Texto por Aline Peterson – Professora de Inglês e Português e estudante de Mestrado na área de Literatura Comparada
Os olhos registram episódios que podem duram pouco mais de alguns segundos em nossa memória, ou acontecimentos que recordamos durante a vida toda. Através dos olhos, somos capazes de explorar sentimentos mais profundos. Eles manifestam emoções de uma forma que, muitas vezes, palavras jamais conseguiriam confessar.
O cinema Argentino fascina cinéfilos no mundo inteiro, e não foi diferente com o filme de Juan José Campanella, “O Segredo dos seus Olhos”, de 2009. O filme, baseado no livro “La Pregunta de Sus Ojos”, de Eduardo Sacheri, foi premiado no Oscar, vencendo o favorito austríaco “Fita Branca”, de Michael Haneke.

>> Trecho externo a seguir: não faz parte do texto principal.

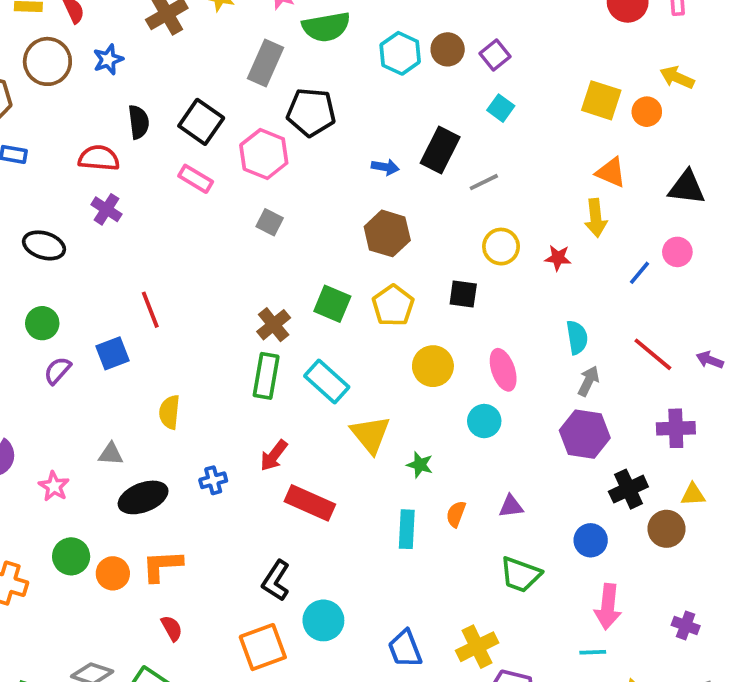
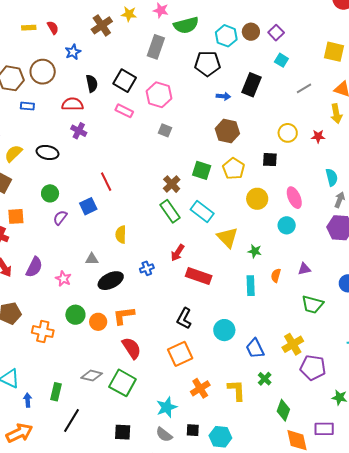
brown circle: (47, 61) -> (43, 72), moved
black pentagon: (311, 112) -> (207, 64), moved
gray line: (484, 182) -> (304, 88), moved
green rectangle: (266, 376) -> (170, 211), turned -40
cyan circle: (323, 620) -> (224, 330), moved
red semicircle: (172, 628) -> (132, 348), size x1.6

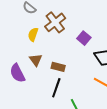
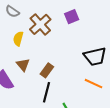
purple square: (84, 38) -> (72, 17), moved, turned 32
brown rectangle: (58, 67) -> (47, 70), turned -64

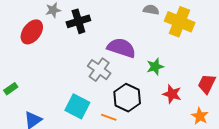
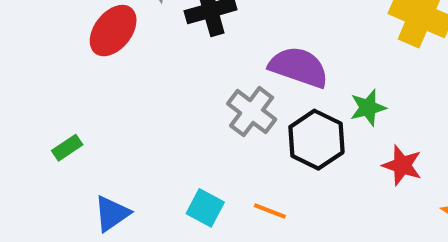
black hexagon: (127, 98) -> (316, 140), moved
cyan square: (77, 106) -> (205, 208), moved, size x0.7

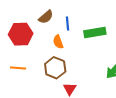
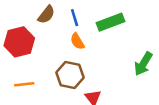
orange semicircle: (58, 42) -> (77, 41), moved

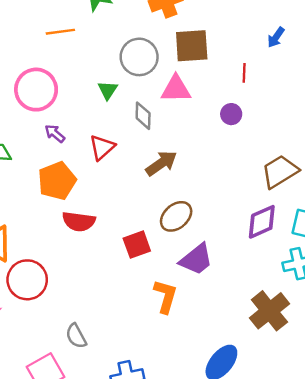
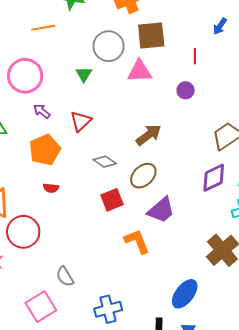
gray diamond: (143, 116) -> (105, 162), moved, turned -55
brown arrow: (161, 163) -> (149, 135), moved
red semicircle: (79, 221) -> (51, 188), moved, size x0.6
orange L-shape: (165, 296) -> (137, 241), turned -36

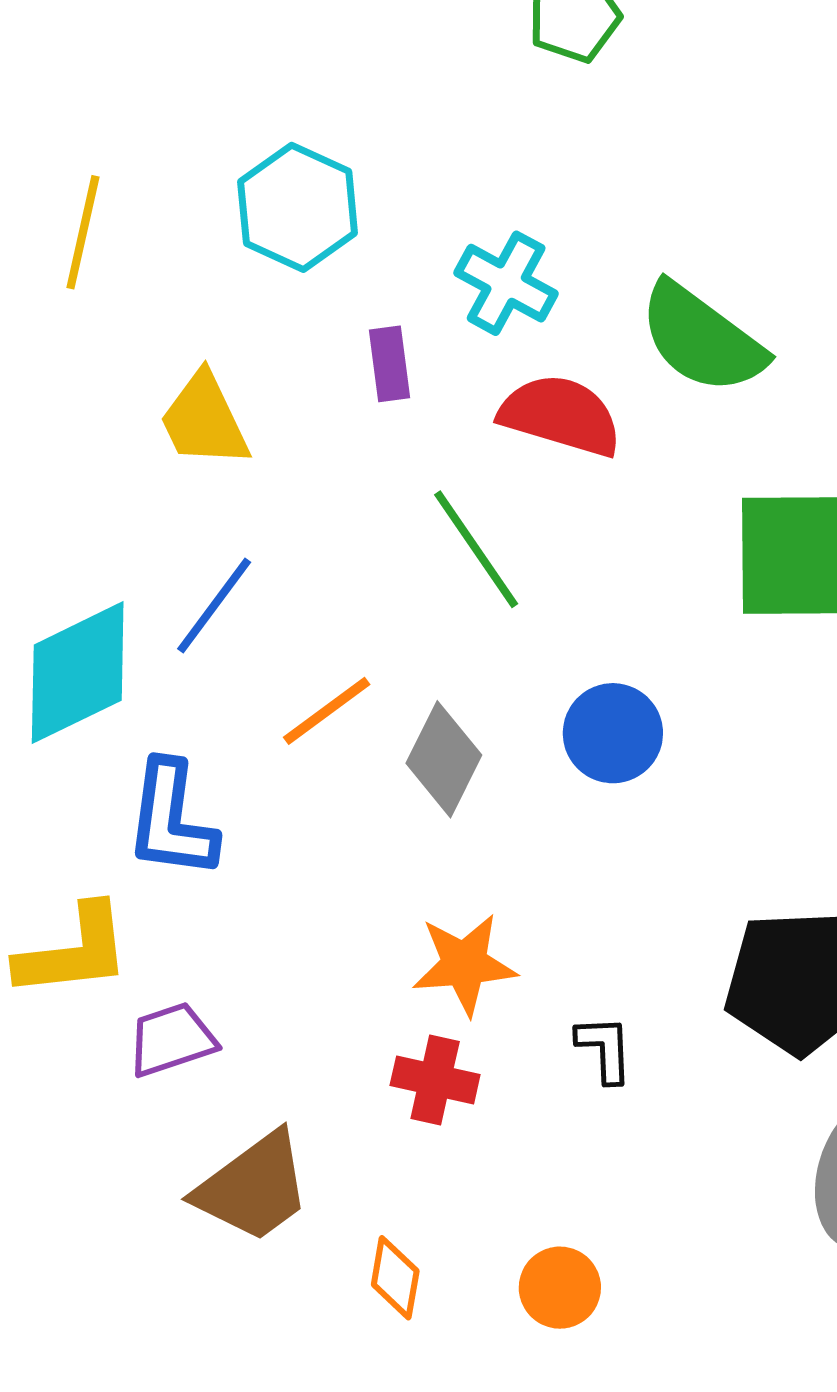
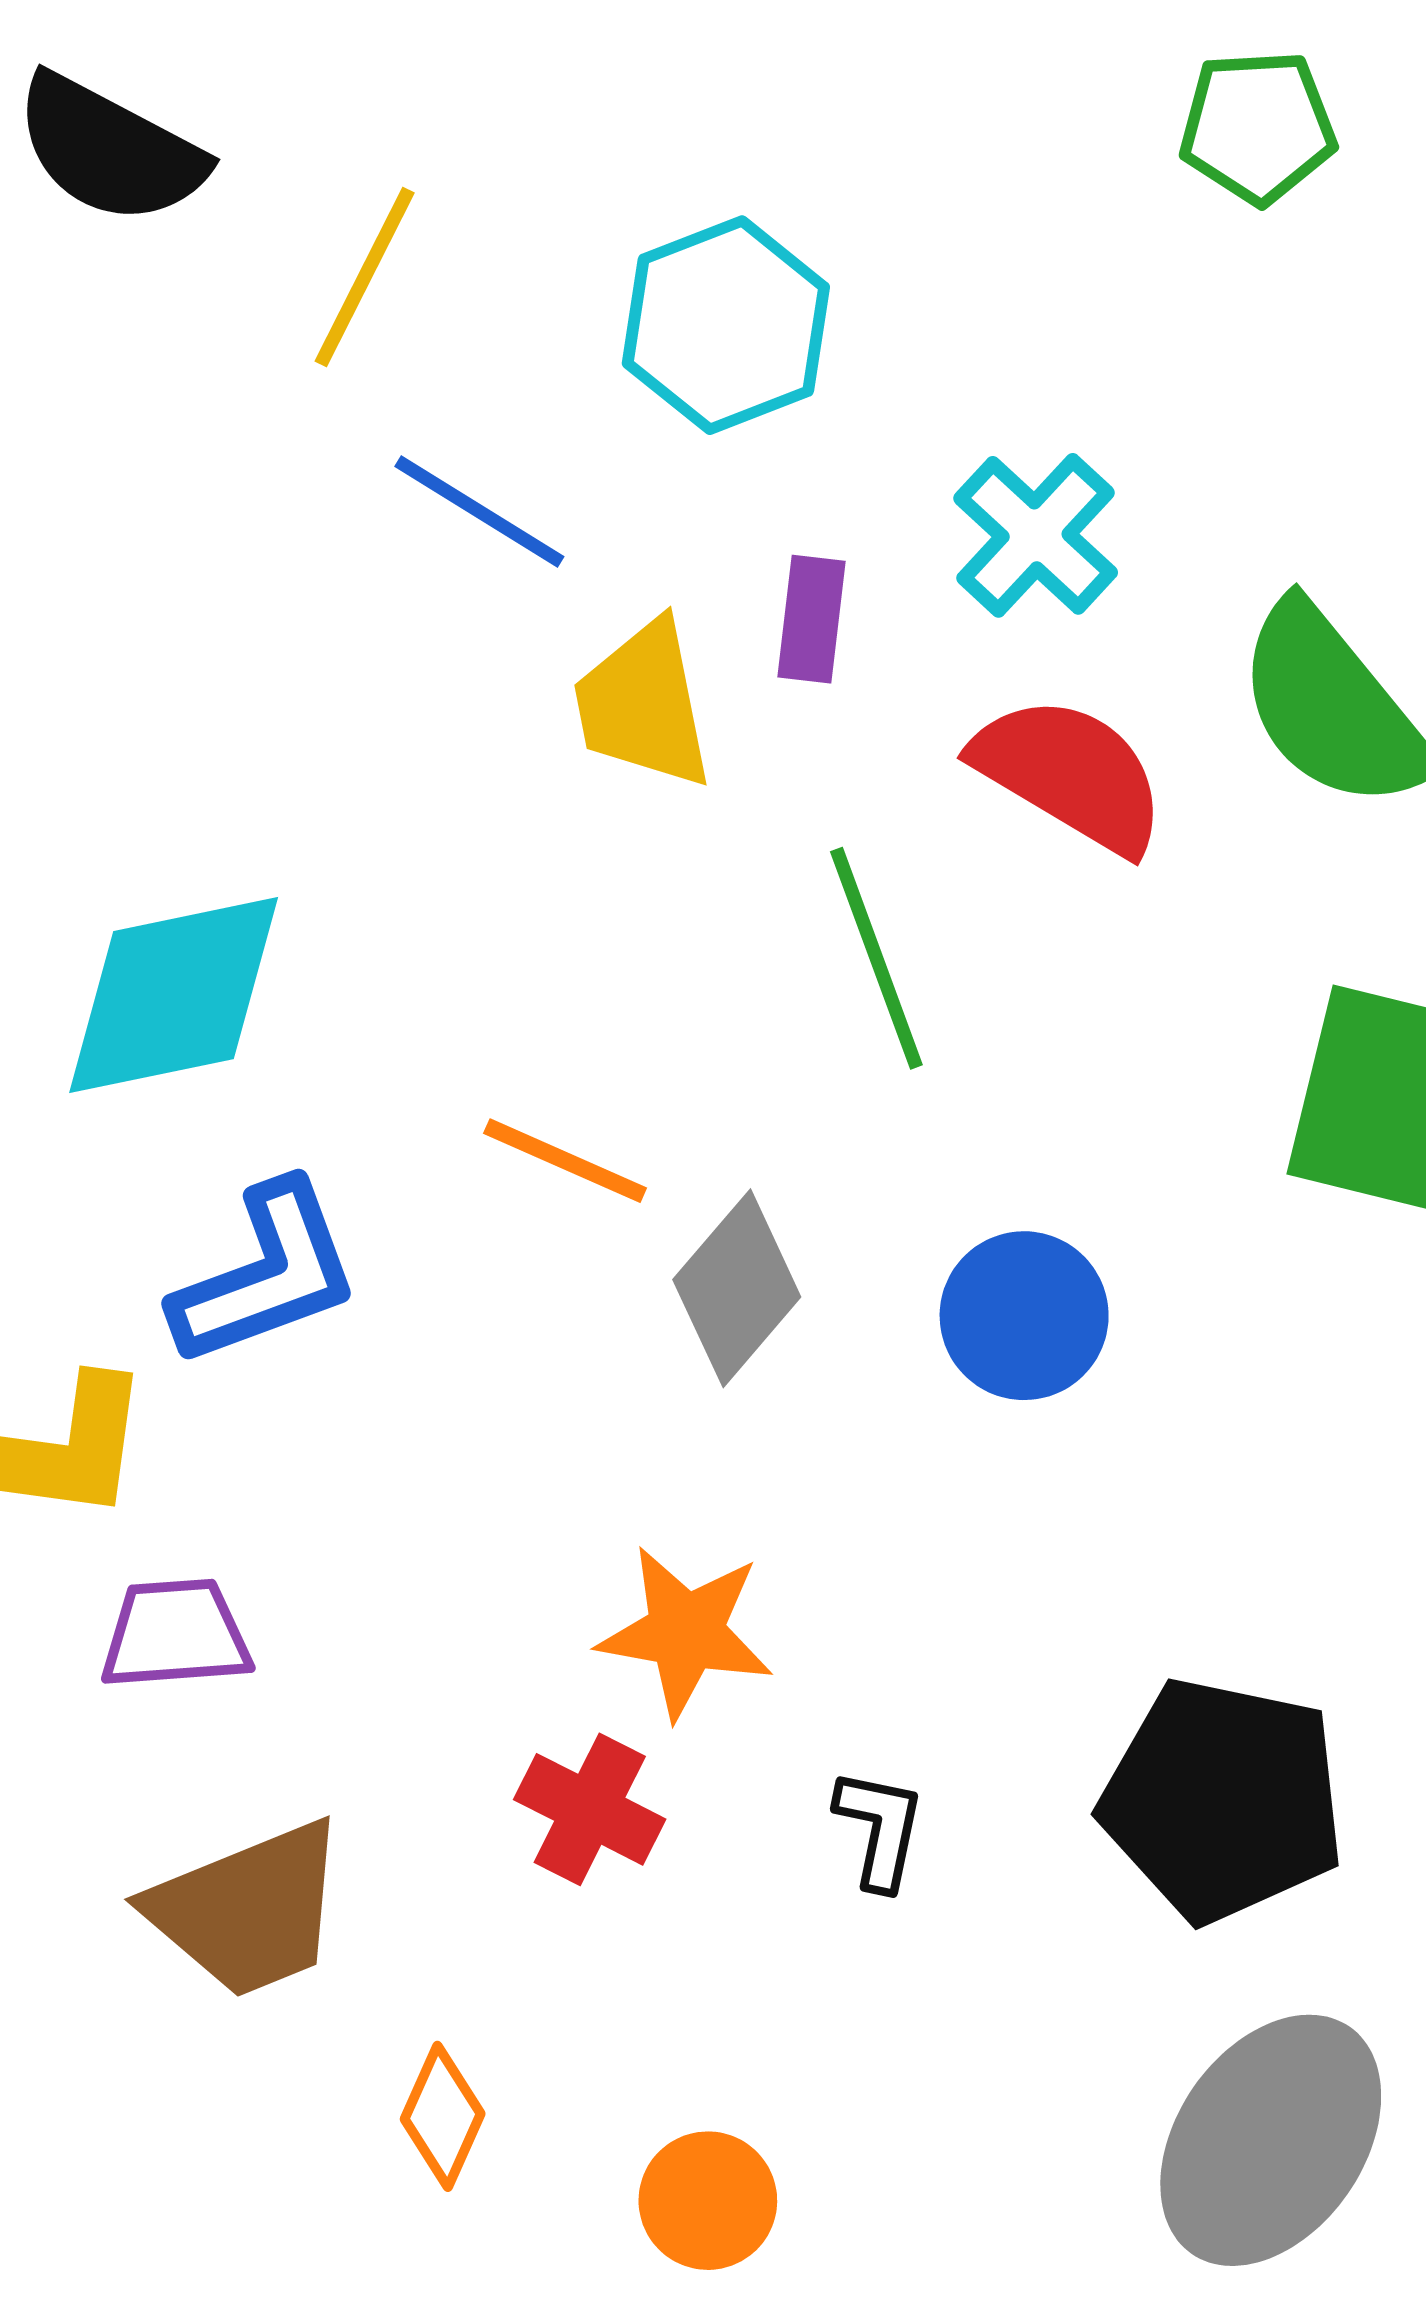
yellow trapezoid: (204, 420) -> (643, 704), moved
blue line: (214, 605) -> (479, 512), moved, turned 71
orange line: (327, 711) -> (565, 1161), turned 46
blue L-shape: (171, 820) -> (266, 1275), turned -132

O filme de Campanella revela o poder que os olhos possuem, de revelar segredos que não seríamos capazes de simplesmente contar. O filme relata duas histórias paralelas. A primeira delas é a história de Benjamín Espósito, que após trabalhar a vida toda em um Tribunal Penal encara a aposentadoria. Ele não tem esposa ou amigos e decide escrever um romance baseado num acontecimento pelo qual passou em seu tempo de investigador, ocorrido há 25 anos. Em 1974, ele foi investigador em um crime bastante violento, o estupro seguido de assassinato de uma linda jovem, Liliana Colotto. Ao resgatar a trama policial, Benjamín irá também confrontar sua antiga paixão por Irene e terá de refletir sobre desacertos passados, duas inseguranças e decisões a serem tomadas.
A segunda história é o romance que Benjamín está escrevendo. Além de questões pertinentes sobre racismo, pena de morte e impunidade, há uma variedade de histórias que acontecem no filme, e todas são realizadas de forma que haja uma conexão entre elas, de um jeito preciso que faz com que não percamos o entusiasmo. Há tensão na maior parte da trama e algumas cenas chegam a ser intensamente angustiantes. O controle do diretor sobre as emoções chama a atenção, por exemplo, na cena do elevador, onde é impossível ficar inerte. Além disso, por diversas vezes, a câmera muito próxima do rosto das personagens propõe-se a revelar o que olhos querem dizer, e o belíssimo e competente elenco consegue passar a verdade revelada em cada olhar.
Ao examinar fotografias antigas do casal, Benjamín nota em diferentes fotos um mesmo homem com olhar vidrado em Liliana. Identificado nas legendas como Isidoro Gómez. Então, o esposo da bela jovem, o bancário Ricardo Morales, passa a ocupar todo o seu tempo na procura pelo assassino, fazendo disso sua obsessão. Em uma conversa com Benjamín, Morales deixa claro que não é favor da pena de morte, já que para ele não haveria compensação em matar uma pessoa que havia cometido um crime tão sórdido com uma injeção que o faria dormir tranquilamente em alguns instantes. A impunidade, outro assunto posto em discussão no filme, fica clara quando são expostas certas relações de poder e como elas são capazes de manipular a justiça quando se trata de interesses pessoais
As duas histórias se cruzam em muitos pontos, desde os personagens, que são muito semelhantes em seus aspectos e condutas, até nas situações que estes personagens enfrentam e que os levam a tomar decisões importantes. Irene é a mulher competente, inteligente e interessante nas duas histórias, e nas duas, Benjamim é menos corajoso que ela, quase incapaz de tomar uma decisão importante quando se trata do amor que, há muito tempo, sente por Irene.
Com diversos assuntos pertinentes, talvez os pontos mais altos do filme sejam o amor e a punição. Por um lado, temos o amor de um esposo que perdeu sua mulher e não se conforma com isso, carregando durante o resto de sua vida as boas lembranças dos momentos que passara com ela, as ações cotidianas que os tornavam felizes. Por outro lado, temos o sentimento de vingança desse mesmo homem, que falha em qualquer tentativa de recomeço, já que, assim como não pode deixar as velhas e boas lembranças serem apagadas com o tempo, também não consegue parar de pensar na morte cruel de sua amada. “Uma vida cheia de nada”, é o que ele deseja para o assassino, de sua esposa e seu próprio. E é isso também que ele acaba obtendo, preso no cárcere privado do seu próprio passado.